There is also no distinction made between convicted prisoners and undertrials who ought to be deemed innocent until proven guilty. Indeed, Chakraburtty found that the task of roti making was done mostly by undertrial prisoners, and those too poor to bribe their way out of it.
“There is a certain level of normalisation,” she noted. “Jail ki roti is a matter of mirth. But this is a very problematic practice and it needs to stop.”
Barmer district jail was infested with rodents at the time of Chakraburtty’s visit. The rats climbed into prisoners’ bedding and food. Chakraburtty notes that such rodent infestations are a common problem in prisons across the country. Cockroach and bedbug infestations are also routine, as is the presence of mosquitoes.
Water is very scarce in Rajasthan. Many prison toilets do not have running water, which makes them difficult to maintain and foul-smelling. The state High Court had ordered the construction of outdoor toilets since toilets inside the barracks were becoming health hazards.
However, these new toilets are often not connected to a sewage system and quickly clog up.
Habib Ahmad has been in prison for 21 years. He was 91 at the time Chakraburtty interviewed him and had spent the past two decades living in a tiny 10x12 ft cell in Jaipur Central jail, which he shares with one other inmate. He is physically infirm and the other prisoners take care of him. He prays for permanent parole and to be sent to an open prison.

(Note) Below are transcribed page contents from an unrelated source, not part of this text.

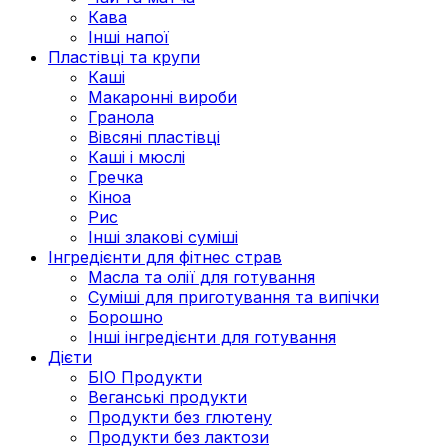
Кава
Інші напої
Пластівці та крупи
Каші
Макаронні вироби
Гранола
Вівсяні пластівці
Каші і мюслі
Гречка
Кіноа
Рис
Інші злакові суміші
Інгредієнти для фітнес страв
Масла та олії для готування
Суміші для приготування та випічки
Борошно
Інші інгредієнти для готування
Дієти
БІО Продукти
Веганські продукти
Продукти без глютену
Продукти без лактози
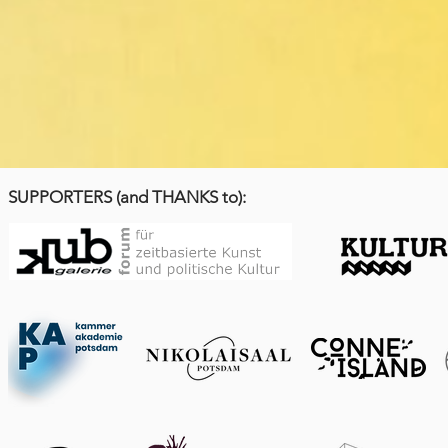
SUPPORTERS (and THANKS to):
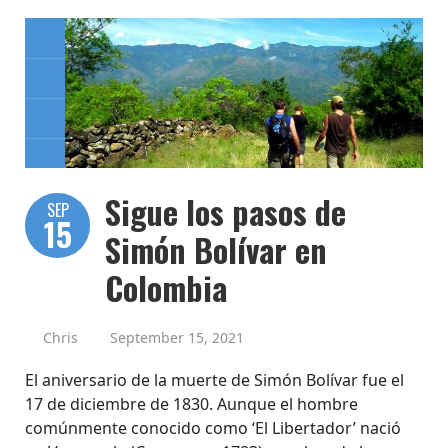
Sigue los pasos de
SEP
15
Simón Bolívar en
Colombia
Chris
September 15, 2021
El aniversario de la muerte de Simón Bolívar fue el
17 de diciembre de 1830. Aunque el hombre
comúnmente conocido como ‘El Libertador’ nació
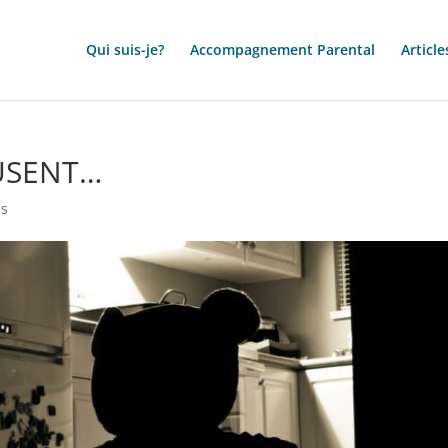
Qui suis-je?
Accompagnement Parental
Article
BUSENT…
es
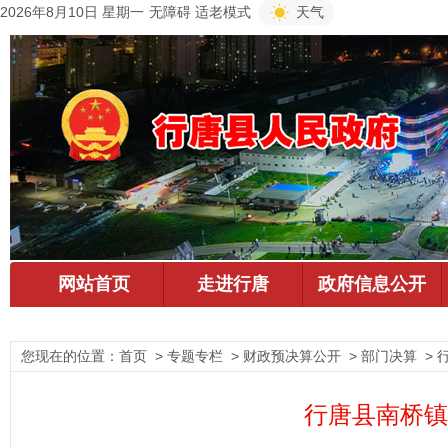
2026年8月10日 星期一
无障碍
适老模式
天气
您现在的位置：
首页
> 专题专栏 > 财政预决算公开 > 部门决算 >
行唐县南桥镇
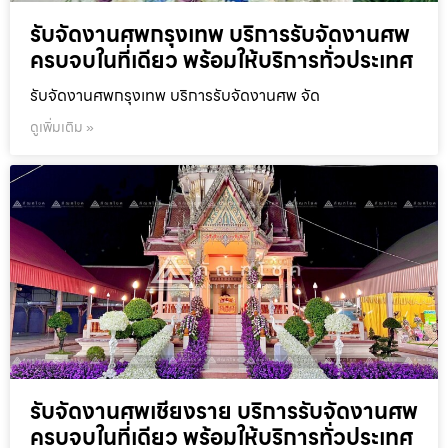
รับจัดงานศพกรุงเทพ บริการรับจัดงานศพ
ครบจบในที่เดียว พร้อมให้บริการทั่วประเทศ
รับจัดงานศพกรุงเทพ บริการรับจัดงานศพ จัด
ดูเพิ่มเติม »
รับจัดงานศพเชียงราย บริการรับจัดงานศพ
ครบจบในที่เดียว พร้อมให้บริการทั่วประเทศ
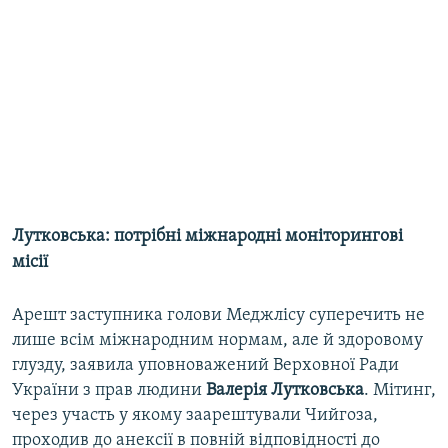
Лутковська: потрібні міжнародні моніторингові
місії
Арешт заступника голови Меджлісу суперечить не
лише всім міжнародним нормам, але й здоровому
глузду, заявила уповноважений Верховної Ради
України з прав людини
Валерія Лутковська
. Мітинг,
через участь у якому заарештували Чийгоза,
проходив до анексії в повній відповідності до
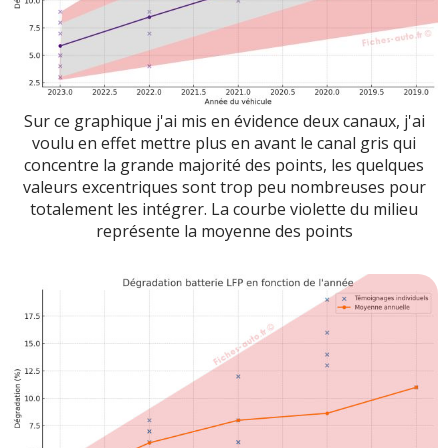
Sur ce graphique j'ai mis en évidence deux canaux, j'ai
voulu en effet mettre plus en avant le canal gris qui
concentre la grande majorité des points, les quelques
valeurs excentriques sont trop peu nombreuses pour
totalement les intégrer. La courbe violette du milieu
représente la moyenne des points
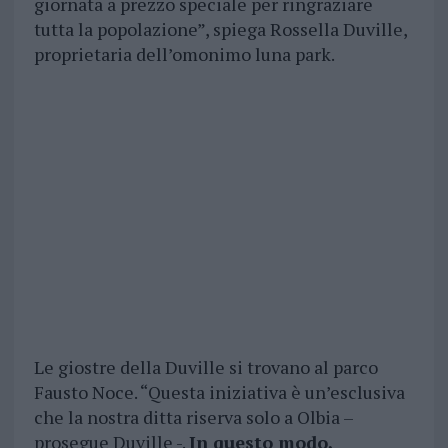
giornata a prezzo speciale per ringraziare
tutta la popolazione”, spiega Rossella Duville,
proprietaria dell’omonimo luna park.
Le giostre della Duville si trovano al parco
Fausto Noce. “Questa iniziativa è un’esclusiva
che la nostra ditta riserva solo a Olbia –
prosegue Duville -.
In questo modo,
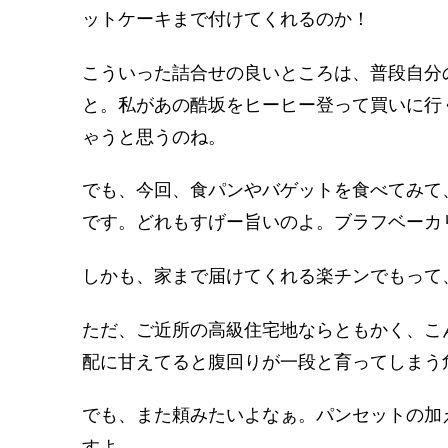
ットケーキまで付けてくれるのか！
こういった詰合せの良いところは、普段自分
と。私があの酷坂をヒーヒー登って買いに行
ゃうと思うのね。
でも、今回、食パンやバゲットを食べてみて
です。どれもすげー旨いのよ。ブラフベーカ
しかも、家まで届けてくれる楽チンでもって
ただ、ご近所の高級住宅地ならともかく、こ
配に甘えてると腹回りが一段と育ってしまう
でも、また頼みたいよなぁ。パンセットの加
すよ。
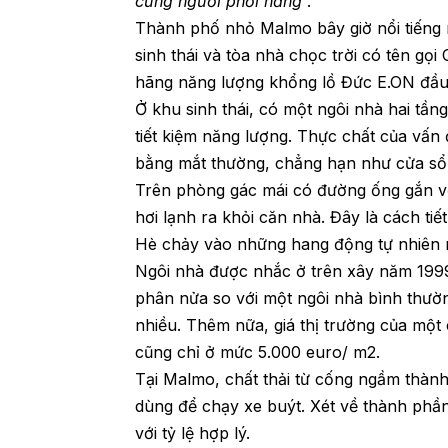
cứng người phơi nắng
”.
Thành phố nhỏ Malmo bây giờ nổi tiếng
sinh thái và tòa nhà chọc trời có tên gọi
hãng năng lượng khổng lồ Đức E.ON đầu
Ở khu sinh thái, có một ngôi nhà hai tần
tiết kiệm năng lượng. Thực chất của vấn
bằng mắt thường, chẳng hạn như cửa sổ 
Trên phòng gác mái có đường ống gắn vớ
hơi lạnh ra khỏi căn nhà. Đây là cách tiế
Hè chảy vào những hang động tự nhiên 
Ngôi nhà được nhắc ở trên xây năm 1999 
phân nửa so với một ngôi nhà bình thườ
nhiều. Thêm nữa, giá thị trường của một 
cũng chỉ ở mức 5.000 euro/ m2.
Tại Malmo, chất thải từ cống ngầm thành
dùng để chạy xe buýt. Xét về thành phần
với tỷ lệ hợp lý.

“There is a group which talks anti-death penalty but which endorses life sentence,” said Chakraburtty, “but if you enter prison you see the implication of a life sentence. This man who is in prison is 90 years old, he is not even the reflection of the man who perpetrated a crime. It’s actually inhuman. This kind of a sentence doesn’t make sense. He is physically infirm, an old man, staying inside prison, his family has abandoned him.”
Some prisoners have gone blind because they don’t have access cataract treatment. The prison cannot release them because their families have long-since abandoned them.
The report contains details of nearly 90 group letters written by prison staff. Each was signed by prison officials, jailors, warders, guards and technicians. Most of them spoke of the low salaries of prison officials. Their salaries range from Rs 1,900 to Rs 7,600 a month. There is also a serious staff deficit. The jail department has 2,129 vacancies in a sanctioned strength of 4,426, which means that 48% of posts are empty.
Prison guard barracks are frequently old and dilapidated. They are also small and insufficient in number, leading to overcrowding.
The Rajasthan open prison system , which allows convicts to live with their families on the campus, is viewed as a reformative system of justice, as opposed to a retributive one. The system was begun in 1955. As Chakraburtty found in her 2017 report on open prisons, it has stood the test of time. They are jails that some prisoners don’t want to leave.
Open prisons were also found to be up to 78 times cheaper than closed prisons and require fewer staff.
Chakraburtty advocates for a scaling up of the open prison model, both on humanitarian and economic grounds, and for a gradual shift from closed to open prisons.
“Such a humane system [of open prisons] of incarceration can be revolutionary, and can be instrumental in laying the foundation for a more just, egalitarian society,” writes Justice Ravindra Bhat, judge in the Supreme Court and former chief justice of the Rajasthan High Court, in the foreword to the closed prisons report.